Or, l’Anthropocène représente une réalité qui est, avant tout, ancrée dans le social. Le lecteur désireux d’en apprendre davantage sur sa définition, qui correspond à ses représentations et aux défis qui y sont attachés, devra consulter davantage de littérature scientifique sur le sujet. Oubli involontaire ou considéré de la part des auteurs, il n’en demeure pas moins que cet aspect de l’Anthropocène est – de loin – le plus important. Contrairement aux ères, périodes et époques géologiques qui l’ont précédé, l’Anthropocène, de par son actualité, n’est pas une classification neutre. Pour bien des scientifiques, il s’agit d’une époque noire, au futur imprégné de morosité, où les actions destructrices de l’être humain représentent la pire manifestation. Ce genre de discours de crise malthusienne ou ehrlichienne, qui dure depuis plusieurs décennies, constitue aujourd’hui une base importante des croyances et des ontologies au sein de la société. Et ce n’est que dans la conclusion que les auteurs abordent cette épineuse question. Heureusement pour le lecteur qui vient de traverser 205 pages présentant un ensemble de transformations liées à la grande accélération, ils refusent de tomber complètement dans ce piège pessimiste. En quelques pages, ils suggèrent même que l’Anthropocène représente un défi intellectuel, social et politique majeur dont les ajustements sociétaux ne font que commencer. Et que les sciences sociales, par leur capacité à traiter des politiques et des idéologies, constituent des bastions importants pour y faire face. Ils notent certaines petites victoires liées à cette prise de conscience de l’impact humain sur la biosphère au niveau mondial, comme l’émergence d’une culture environnementale depuis les années 1960 et la réduction de l’utilisation de chlorofluorocarbones (CFC). En ce sens, leur conclusion vient en quelque sorte réparer leur propre oubli et justifie la pertinence de l’ouvrage. Ironiquement, elle n’aurait pu se dévoiler sans les chapitres qui la précèdent.

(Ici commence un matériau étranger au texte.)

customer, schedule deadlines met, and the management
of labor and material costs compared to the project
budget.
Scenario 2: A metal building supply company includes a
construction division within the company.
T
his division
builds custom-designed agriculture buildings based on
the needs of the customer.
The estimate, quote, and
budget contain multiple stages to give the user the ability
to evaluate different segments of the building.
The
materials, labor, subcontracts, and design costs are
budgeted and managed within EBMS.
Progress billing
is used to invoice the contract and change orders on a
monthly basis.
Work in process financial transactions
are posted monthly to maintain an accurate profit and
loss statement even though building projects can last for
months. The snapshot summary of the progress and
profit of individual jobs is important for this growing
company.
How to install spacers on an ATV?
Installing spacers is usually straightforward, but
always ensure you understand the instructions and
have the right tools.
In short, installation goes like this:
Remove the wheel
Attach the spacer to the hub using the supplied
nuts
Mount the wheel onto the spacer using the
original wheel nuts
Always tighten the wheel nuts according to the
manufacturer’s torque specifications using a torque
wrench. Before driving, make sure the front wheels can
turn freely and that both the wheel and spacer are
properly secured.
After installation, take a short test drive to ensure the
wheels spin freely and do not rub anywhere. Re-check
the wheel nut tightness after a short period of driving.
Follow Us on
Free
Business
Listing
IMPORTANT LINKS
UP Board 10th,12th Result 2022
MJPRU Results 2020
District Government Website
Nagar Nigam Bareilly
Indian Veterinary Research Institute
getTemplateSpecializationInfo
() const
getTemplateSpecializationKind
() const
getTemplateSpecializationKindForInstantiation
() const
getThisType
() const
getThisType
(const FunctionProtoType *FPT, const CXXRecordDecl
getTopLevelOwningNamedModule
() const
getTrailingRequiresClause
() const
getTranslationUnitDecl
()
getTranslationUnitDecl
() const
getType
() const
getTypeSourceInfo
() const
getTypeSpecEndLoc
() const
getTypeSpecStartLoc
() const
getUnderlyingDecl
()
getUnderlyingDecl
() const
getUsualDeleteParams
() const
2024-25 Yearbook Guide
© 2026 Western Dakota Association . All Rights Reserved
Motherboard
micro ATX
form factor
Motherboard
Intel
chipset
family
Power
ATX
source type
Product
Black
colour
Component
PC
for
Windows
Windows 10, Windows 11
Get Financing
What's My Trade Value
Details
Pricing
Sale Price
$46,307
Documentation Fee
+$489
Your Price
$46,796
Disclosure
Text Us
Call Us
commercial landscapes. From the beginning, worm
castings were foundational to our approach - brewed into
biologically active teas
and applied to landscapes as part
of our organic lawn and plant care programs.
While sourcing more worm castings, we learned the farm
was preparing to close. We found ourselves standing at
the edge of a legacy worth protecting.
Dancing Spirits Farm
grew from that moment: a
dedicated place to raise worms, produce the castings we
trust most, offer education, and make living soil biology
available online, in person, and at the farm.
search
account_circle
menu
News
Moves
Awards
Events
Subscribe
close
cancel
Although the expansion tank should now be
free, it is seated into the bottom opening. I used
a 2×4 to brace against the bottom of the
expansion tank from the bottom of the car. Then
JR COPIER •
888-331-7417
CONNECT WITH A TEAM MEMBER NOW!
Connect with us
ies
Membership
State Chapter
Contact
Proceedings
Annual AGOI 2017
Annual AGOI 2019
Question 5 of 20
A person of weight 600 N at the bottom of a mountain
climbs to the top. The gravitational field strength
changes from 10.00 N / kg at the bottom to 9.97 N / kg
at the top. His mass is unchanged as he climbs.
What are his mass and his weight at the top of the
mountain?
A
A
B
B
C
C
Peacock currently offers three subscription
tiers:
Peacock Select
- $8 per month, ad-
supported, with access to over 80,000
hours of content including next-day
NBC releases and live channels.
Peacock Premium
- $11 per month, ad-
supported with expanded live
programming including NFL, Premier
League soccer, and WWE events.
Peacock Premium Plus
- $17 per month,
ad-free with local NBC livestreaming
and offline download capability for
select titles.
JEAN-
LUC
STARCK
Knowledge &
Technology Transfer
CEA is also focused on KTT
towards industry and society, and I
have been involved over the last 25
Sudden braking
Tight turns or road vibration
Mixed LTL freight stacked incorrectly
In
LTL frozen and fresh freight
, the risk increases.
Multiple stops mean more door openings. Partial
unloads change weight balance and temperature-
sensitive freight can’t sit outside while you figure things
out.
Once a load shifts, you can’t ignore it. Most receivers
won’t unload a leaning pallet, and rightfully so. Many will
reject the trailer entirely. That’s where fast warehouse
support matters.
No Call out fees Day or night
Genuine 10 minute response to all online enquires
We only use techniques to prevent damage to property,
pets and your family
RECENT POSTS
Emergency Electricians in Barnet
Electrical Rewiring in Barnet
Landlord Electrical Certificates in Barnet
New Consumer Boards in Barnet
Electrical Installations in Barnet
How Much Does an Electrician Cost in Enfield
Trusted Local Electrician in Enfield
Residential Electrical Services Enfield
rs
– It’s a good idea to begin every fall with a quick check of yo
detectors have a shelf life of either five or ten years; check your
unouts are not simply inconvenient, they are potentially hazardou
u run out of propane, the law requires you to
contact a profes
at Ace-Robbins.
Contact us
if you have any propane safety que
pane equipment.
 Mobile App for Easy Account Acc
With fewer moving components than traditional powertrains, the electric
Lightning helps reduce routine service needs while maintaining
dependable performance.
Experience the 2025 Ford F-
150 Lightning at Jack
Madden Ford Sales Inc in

En géographie, notamment, il devient pertinent de participer aux discussions et débats concernant ce nouveau concept afin de se l’approprier, le placer à la jonction des disciplines à première vue homogènes des sciences humaines et des sciences naturelles. L’Anthropocène est une manière d’exprimer les inquiétudes contemporaines quant à la relation qu’entretient l’être humain avec l’environnement, une relation qui est au coeur des sciences géographiques. Finalement, il ne serait que bénéfique pour la science francophone de suivre l’exemple de l’Institute of Australian Geographers et de s’aventurer sur le territoire de l’Anthropocène par des publications stimulantes concernant ce sujet qui n’a pas fini de faire couler l’encre.